After Margaret Lesher drowned in 1997, the house was sold once before being purchased by money manager Chris Bittman and his wife, Kenda Noble, in 2001. When a water leak forced them to undertake repairs, they decided to return the place to its roots. “We did things to take it back to a classic house,” says Bittman.
“We undid the phony stuff and went back to authentic materials and finishes,” such as replacing gold paint with true gold leaf, and tearing out particle-board cabinets in favor of mahogany and cherry.
Of course, as the heads of a modern, busy family with five kids, Bittman and Noble wanted the house to look 1930s but to have all the conveniences of the 2000s. To make that happen, they called in Kurt Lavenson, the architect who had kept their previous Alamo abode one step ahead of their growing brood.
A minimalist, Lavenson might seem an odd choice to refashion a classic estate, but he was up for airing out the old manor.
His first action was to create space, by widening and moving doorways. “The goal,” Lavenson says, “was to create a series of arches that line up with one another so that you can see one room from the next, and light and views and different qualities can filter in from adjoining rooms.”
While Lavenson created room for the kids to roam, interior designer Cyndi Devereaux helped shape the look of the house. Lavenson and Devereaux refinished a massive, mahogany fireplace surround in the living room, and continued its wood accents throughout the house, adding mahogany moldings and cherry flooring. An office became a dining room with smooth Venetian plaster walls, and the team finished transforming Lesher’s huge second-floor closets into sizable bedroom suites.
Some of Lesher’s amusements remain, including the ranch house–style western ballroom, the rare 1950s Coney Island shooting gallery, and the art deco theater, complete with adjacent bar—not to mention the straight-from-Tokyo Japanese teahouse in the backyard.

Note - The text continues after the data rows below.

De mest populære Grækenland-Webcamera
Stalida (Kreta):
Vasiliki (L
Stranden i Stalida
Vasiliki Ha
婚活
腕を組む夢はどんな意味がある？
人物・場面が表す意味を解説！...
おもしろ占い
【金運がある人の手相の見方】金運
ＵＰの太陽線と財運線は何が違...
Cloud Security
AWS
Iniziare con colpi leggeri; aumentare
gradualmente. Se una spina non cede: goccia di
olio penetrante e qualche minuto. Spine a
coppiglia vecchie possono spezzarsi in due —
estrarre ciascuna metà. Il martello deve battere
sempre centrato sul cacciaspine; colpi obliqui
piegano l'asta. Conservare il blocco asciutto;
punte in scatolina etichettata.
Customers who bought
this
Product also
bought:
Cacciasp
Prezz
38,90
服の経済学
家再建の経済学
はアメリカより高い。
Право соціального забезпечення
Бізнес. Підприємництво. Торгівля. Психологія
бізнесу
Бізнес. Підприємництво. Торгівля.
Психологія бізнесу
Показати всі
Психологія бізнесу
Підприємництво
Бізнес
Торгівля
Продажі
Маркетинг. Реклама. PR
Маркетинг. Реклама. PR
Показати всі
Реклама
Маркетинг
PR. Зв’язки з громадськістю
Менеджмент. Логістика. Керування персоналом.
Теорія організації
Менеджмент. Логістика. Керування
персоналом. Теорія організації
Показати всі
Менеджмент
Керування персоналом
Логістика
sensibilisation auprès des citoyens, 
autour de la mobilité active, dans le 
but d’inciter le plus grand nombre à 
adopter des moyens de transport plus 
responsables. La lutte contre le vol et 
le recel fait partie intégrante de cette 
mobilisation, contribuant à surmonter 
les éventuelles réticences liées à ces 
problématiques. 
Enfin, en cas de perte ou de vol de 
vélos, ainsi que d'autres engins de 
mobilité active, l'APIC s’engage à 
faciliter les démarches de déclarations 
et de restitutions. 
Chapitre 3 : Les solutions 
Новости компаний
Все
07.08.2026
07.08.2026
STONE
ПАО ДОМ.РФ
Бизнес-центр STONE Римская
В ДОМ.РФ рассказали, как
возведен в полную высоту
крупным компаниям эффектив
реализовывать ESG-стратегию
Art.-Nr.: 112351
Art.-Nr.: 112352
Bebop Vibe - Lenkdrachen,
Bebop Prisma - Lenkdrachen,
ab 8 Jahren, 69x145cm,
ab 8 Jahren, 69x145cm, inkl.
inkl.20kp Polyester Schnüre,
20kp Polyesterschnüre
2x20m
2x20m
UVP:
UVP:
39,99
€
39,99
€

After three years, the house is finally finished, but Bittman and family won’t get to enjoy it. He had to relocate after becoming the chief investment officer for the University of Colorado Foundation. The mansion was recently sold for an undisclosed amount, though it had been on the market since April for $8.95 million.
Whoever can afford that chunk of change will probably have a nice wardrobe, and it’s a good thing: When you walk into the house that Bittman and Noble have left behind, you feel as though you should be wearing a tux or a formal gown. That’s something Margaret Lesher could appreciate.